A tech company stops a patent troll from blocking its products

The Client — A US-headquartered technology company whose flagship product line accounts for substantially all of its North American hardware revenue, with manufacturing partners and import routes that depend on continuous access to the US market.
The Situation — A non-practicing entity filed a Section 337 complaint at the US International Trade Commission seeking an exclusion order against the client's flagship product line — a remedy that would have blocked imports of the entire commercial book.
The Challenge — ITC schedules move on a fixed calendar and rarely yield to ordinary motion practice. By the time most defendants engage on domestic industry, the dispute has narrowed to infringement and validity, where the complainant has the structural advantage.

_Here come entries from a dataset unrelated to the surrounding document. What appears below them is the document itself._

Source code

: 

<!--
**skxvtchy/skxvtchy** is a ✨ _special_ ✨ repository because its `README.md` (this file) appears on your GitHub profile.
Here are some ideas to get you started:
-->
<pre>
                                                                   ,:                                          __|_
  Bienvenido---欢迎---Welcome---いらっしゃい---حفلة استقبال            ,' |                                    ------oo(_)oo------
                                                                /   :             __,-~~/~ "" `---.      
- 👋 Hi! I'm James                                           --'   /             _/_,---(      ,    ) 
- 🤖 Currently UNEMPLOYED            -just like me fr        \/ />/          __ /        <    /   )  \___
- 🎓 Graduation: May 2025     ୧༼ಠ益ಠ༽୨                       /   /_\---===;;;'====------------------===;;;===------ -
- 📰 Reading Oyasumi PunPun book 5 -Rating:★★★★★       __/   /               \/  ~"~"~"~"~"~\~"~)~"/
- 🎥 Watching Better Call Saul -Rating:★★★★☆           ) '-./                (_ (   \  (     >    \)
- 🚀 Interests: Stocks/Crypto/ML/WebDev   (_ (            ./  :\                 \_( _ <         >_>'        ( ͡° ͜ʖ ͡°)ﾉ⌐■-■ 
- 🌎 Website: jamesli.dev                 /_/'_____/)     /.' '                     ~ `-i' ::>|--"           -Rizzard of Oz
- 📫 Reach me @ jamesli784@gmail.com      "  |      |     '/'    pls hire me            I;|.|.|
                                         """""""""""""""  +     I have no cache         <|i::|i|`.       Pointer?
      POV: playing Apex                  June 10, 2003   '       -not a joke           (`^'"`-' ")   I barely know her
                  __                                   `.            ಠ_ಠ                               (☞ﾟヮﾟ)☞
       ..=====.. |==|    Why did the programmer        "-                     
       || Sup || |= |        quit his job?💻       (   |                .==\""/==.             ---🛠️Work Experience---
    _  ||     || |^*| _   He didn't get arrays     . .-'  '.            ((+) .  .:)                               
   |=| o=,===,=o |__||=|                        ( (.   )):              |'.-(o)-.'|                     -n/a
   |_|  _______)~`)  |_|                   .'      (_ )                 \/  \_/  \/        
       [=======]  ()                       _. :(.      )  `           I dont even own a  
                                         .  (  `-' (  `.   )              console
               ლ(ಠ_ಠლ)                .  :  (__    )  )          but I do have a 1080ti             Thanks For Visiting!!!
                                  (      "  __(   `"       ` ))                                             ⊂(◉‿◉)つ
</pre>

What We Did — The team challenged the complainant's domestic-industry showing on a parallel track to substantive non-infringement and invalidity defenses. By pressing licensing-based DI at the Markman stage, the defense forced an early evidentiary record that the complainant could not sustain. Inter partes review at the Patent Trial and Appeal Board was filed in parallel for redundancy.
The Results — The Administrative Law Judge issued a final initial determination of no violation, finding the domestic-industry requirement unmet. The Commission declined to review. The parties reached a cross-license on commercial terms that recognized the client's existing portfolio.
“Most ITC defendants spend nine months waiting to be cornered on infringement. We were litigating domestic industry by month two — and that changed the entire commercial conversation.”